» Action item: Count the lines below that contain the string "half", treating uppercase and lowercase as distinct, and reply with the number alone.

» Records shown:

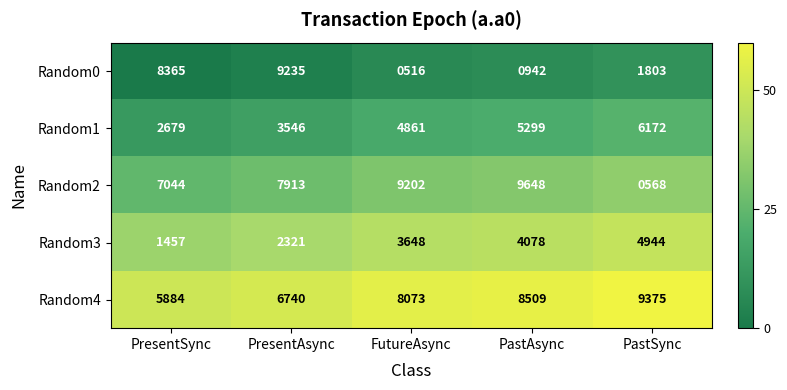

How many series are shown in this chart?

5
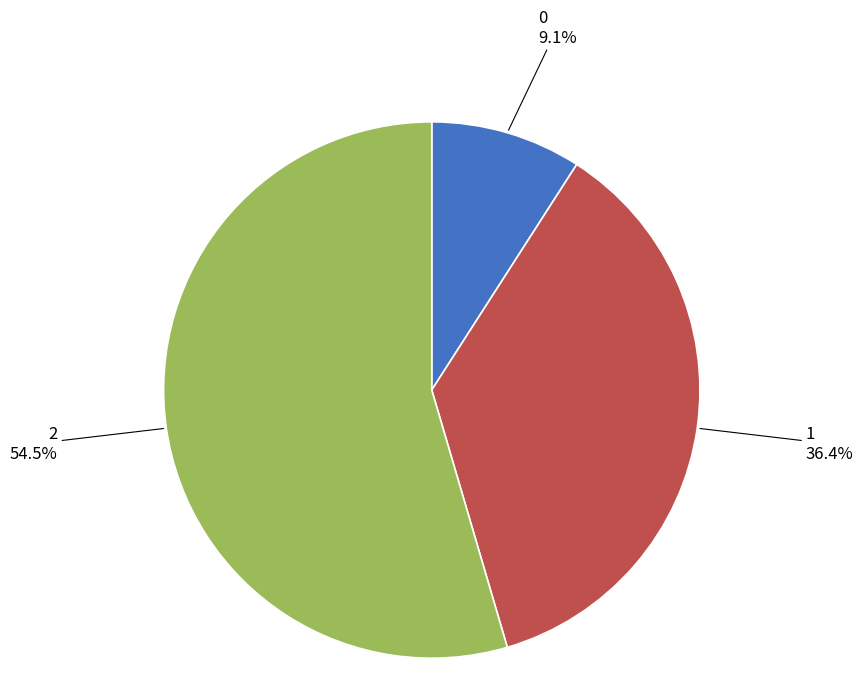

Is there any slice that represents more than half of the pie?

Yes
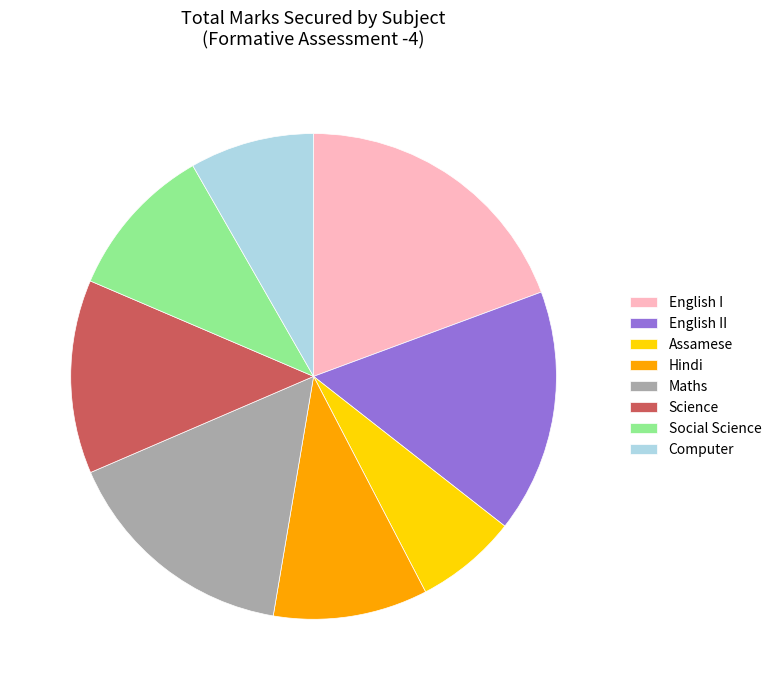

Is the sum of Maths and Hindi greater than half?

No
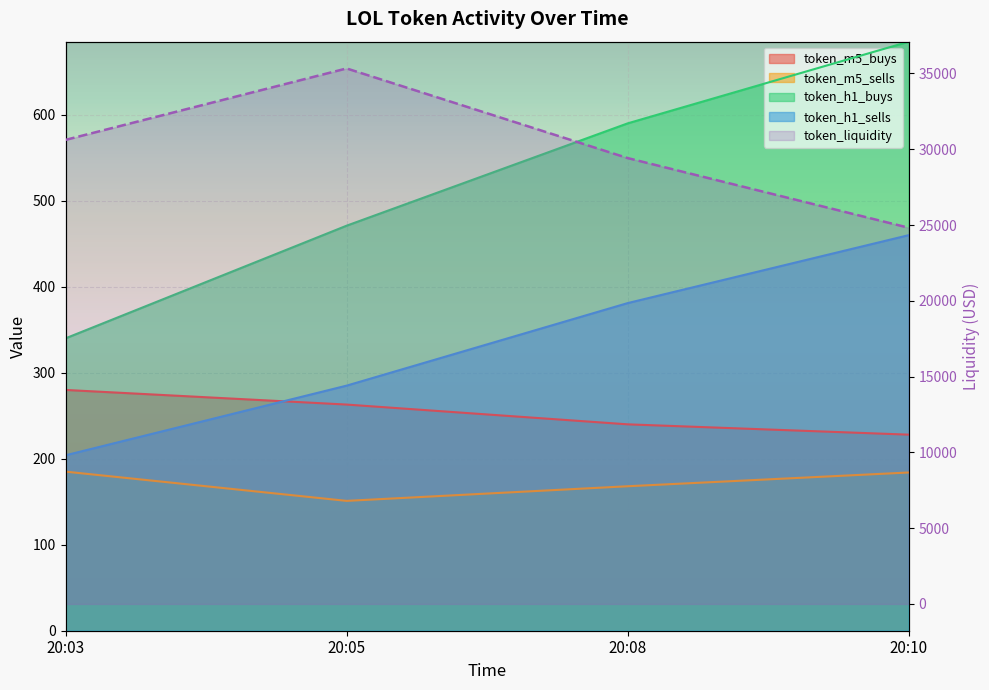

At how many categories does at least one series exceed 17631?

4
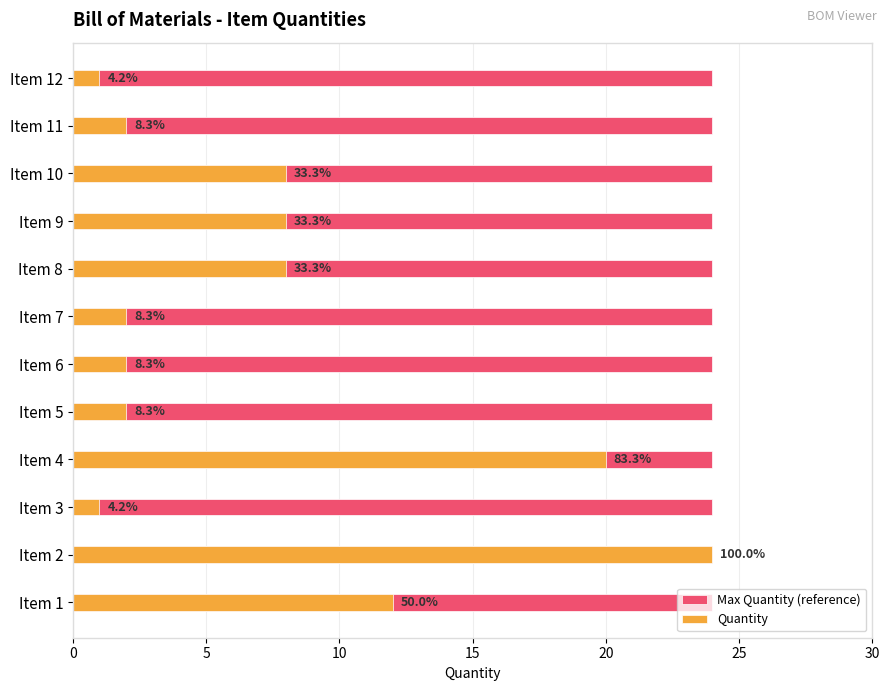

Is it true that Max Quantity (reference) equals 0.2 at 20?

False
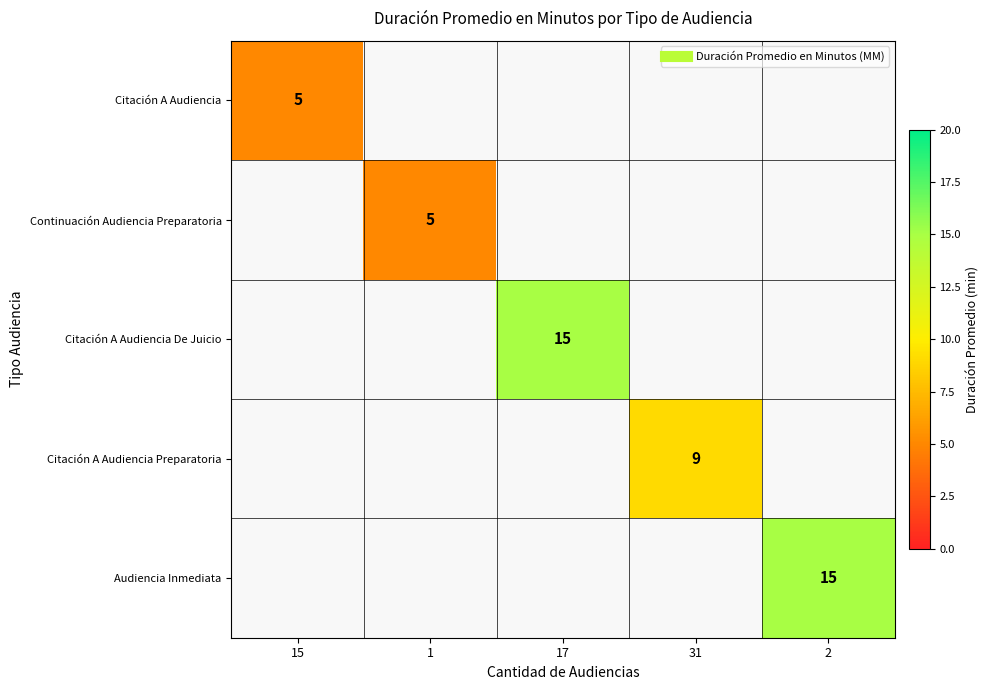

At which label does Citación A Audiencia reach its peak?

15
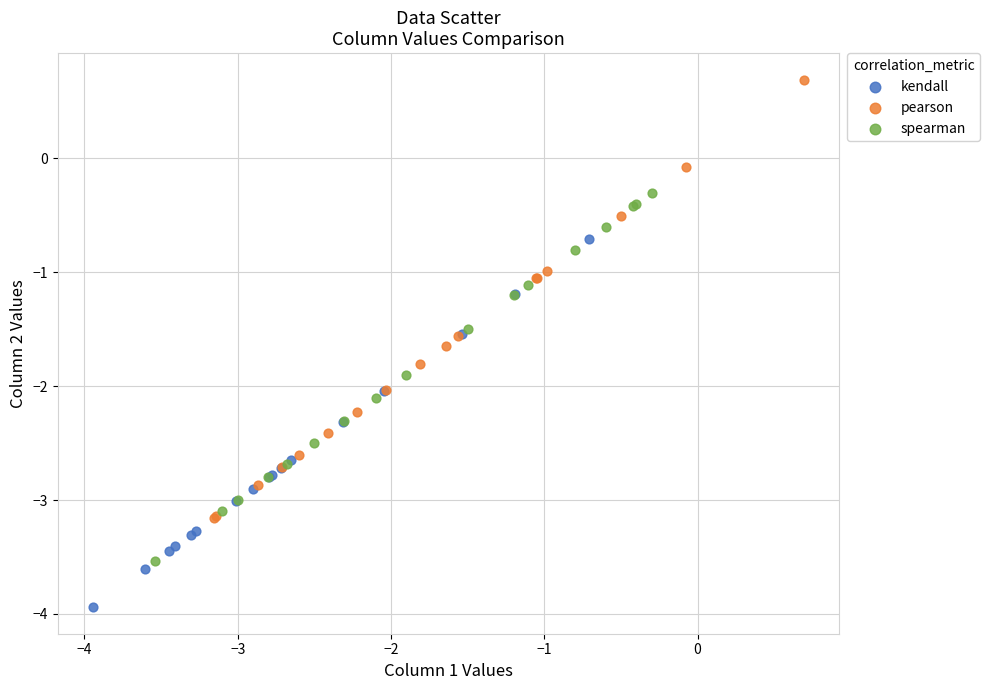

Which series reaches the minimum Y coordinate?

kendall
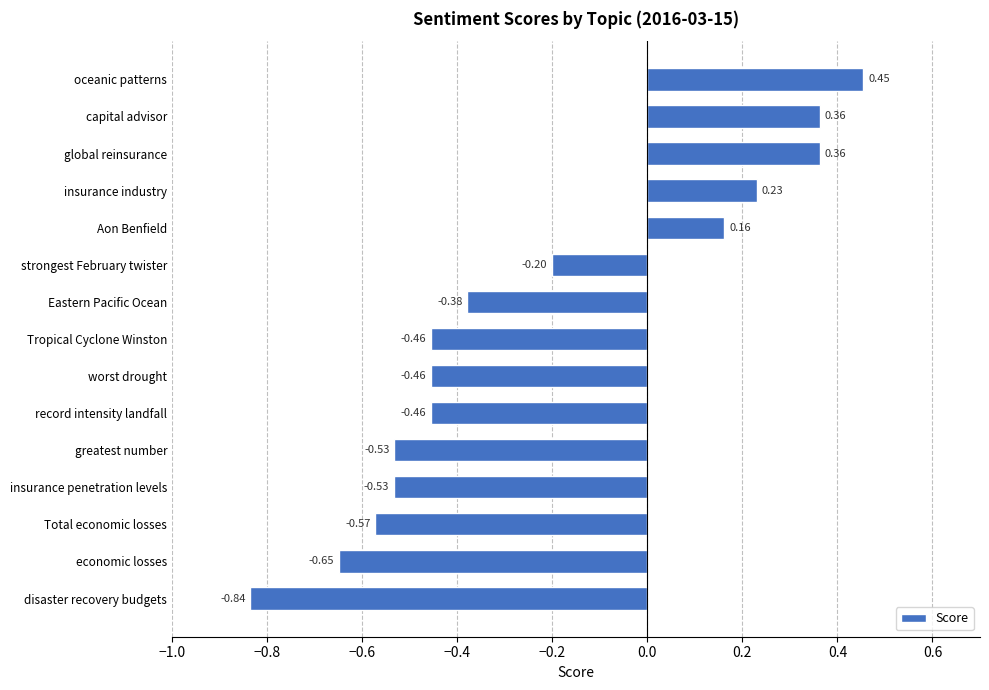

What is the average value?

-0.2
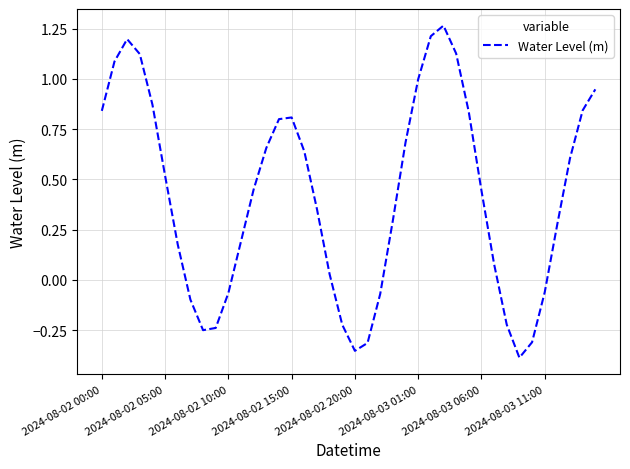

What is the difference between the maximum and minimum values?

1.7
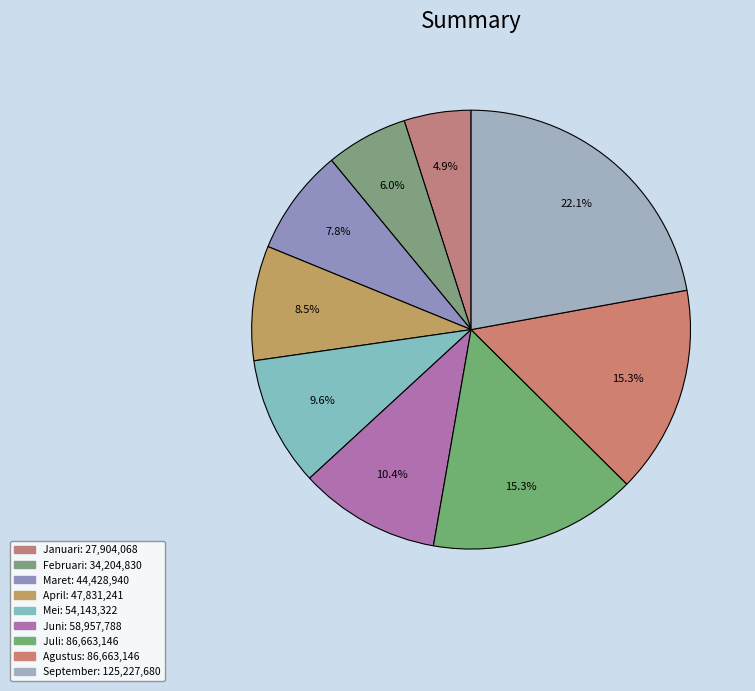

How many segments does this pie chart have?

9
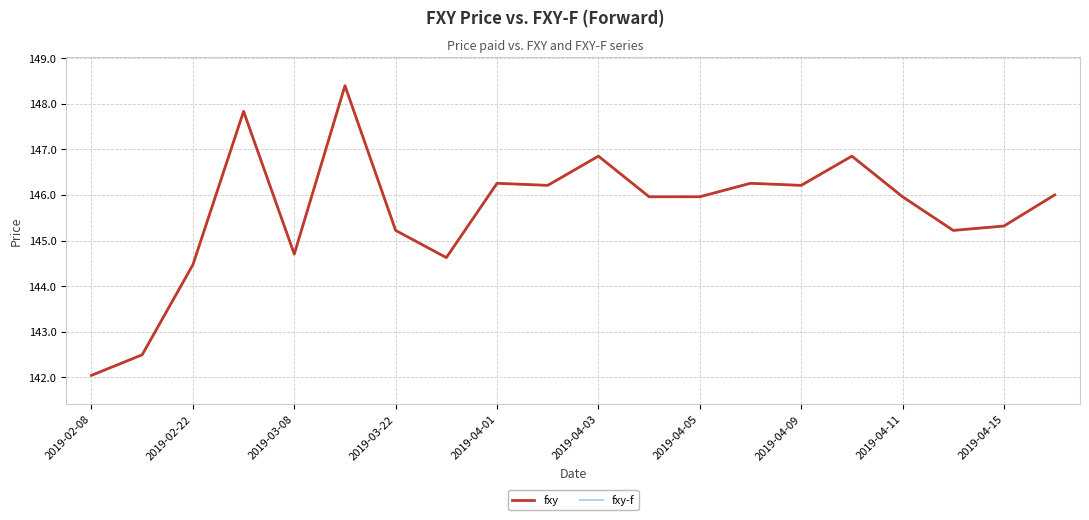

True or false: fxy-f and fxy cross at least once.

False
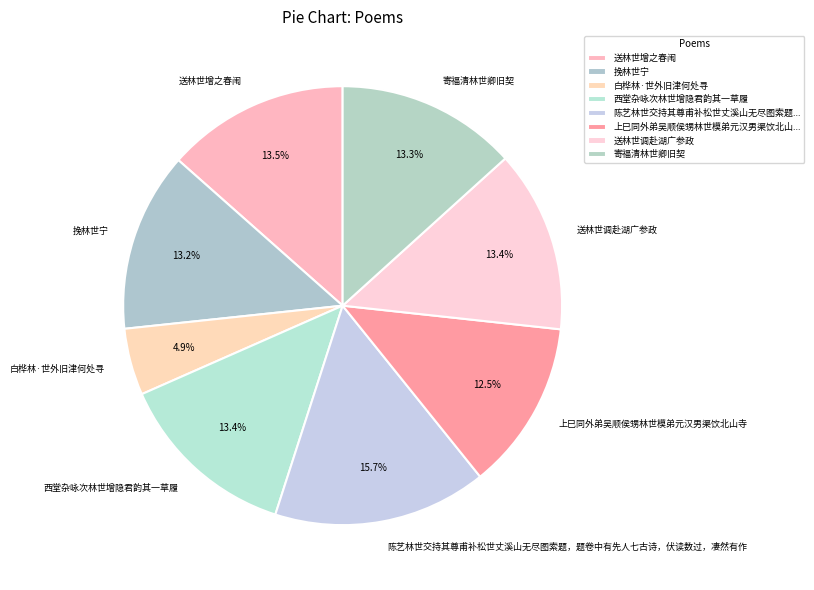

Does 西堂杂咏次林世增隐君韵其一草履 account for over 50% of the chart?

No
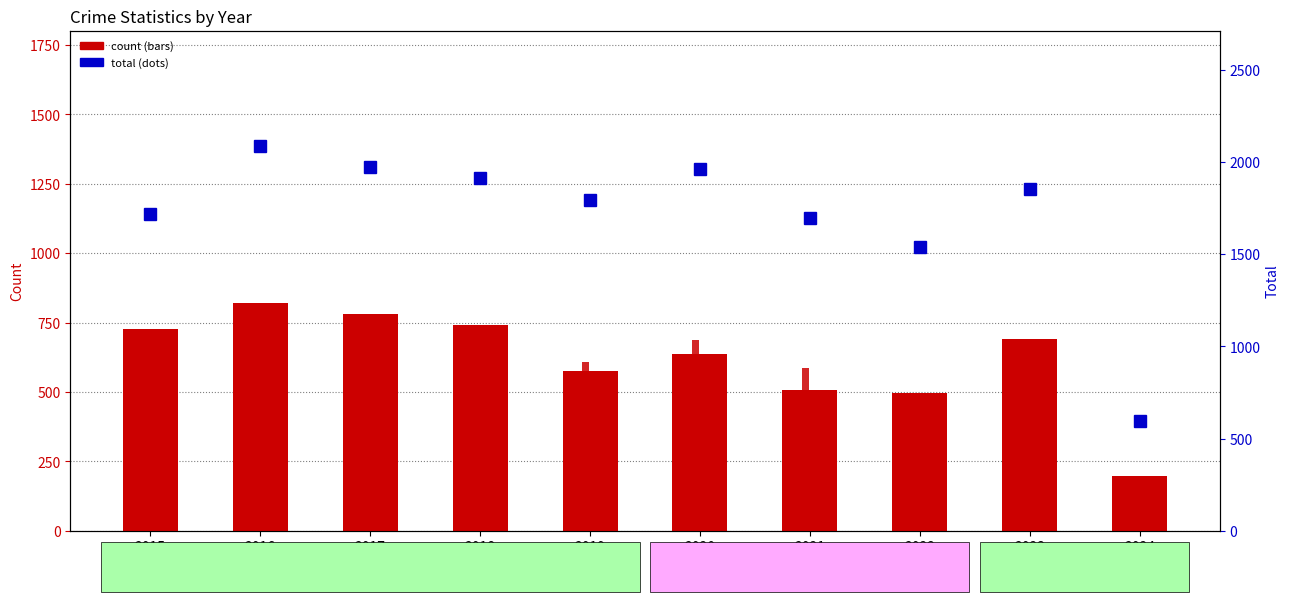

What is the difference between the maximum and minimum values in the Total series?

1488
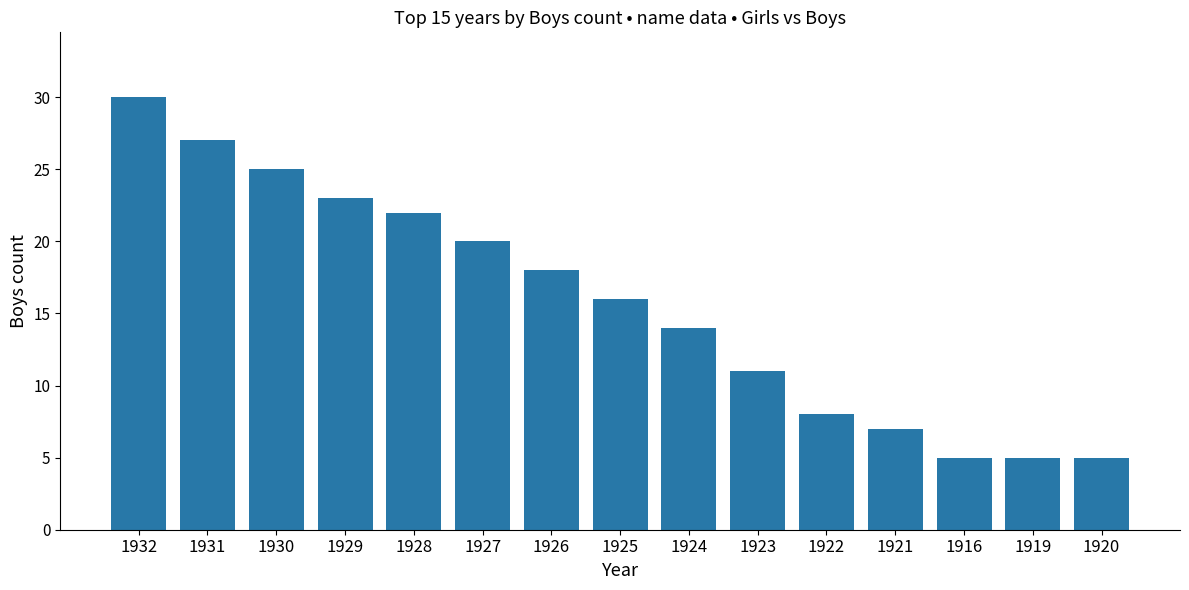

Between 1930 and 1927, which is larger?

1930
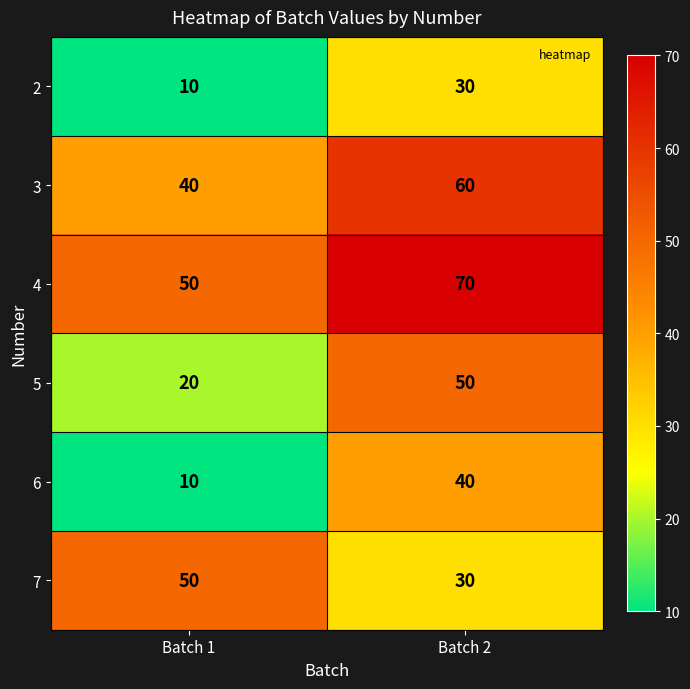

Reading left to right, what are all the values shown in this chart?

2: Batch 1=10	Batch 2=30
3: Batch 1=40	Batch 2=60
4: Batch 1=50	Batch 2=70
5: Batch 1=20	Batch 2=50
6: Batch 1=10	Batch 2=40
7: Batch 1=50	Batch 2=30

» Output for this exercise: 2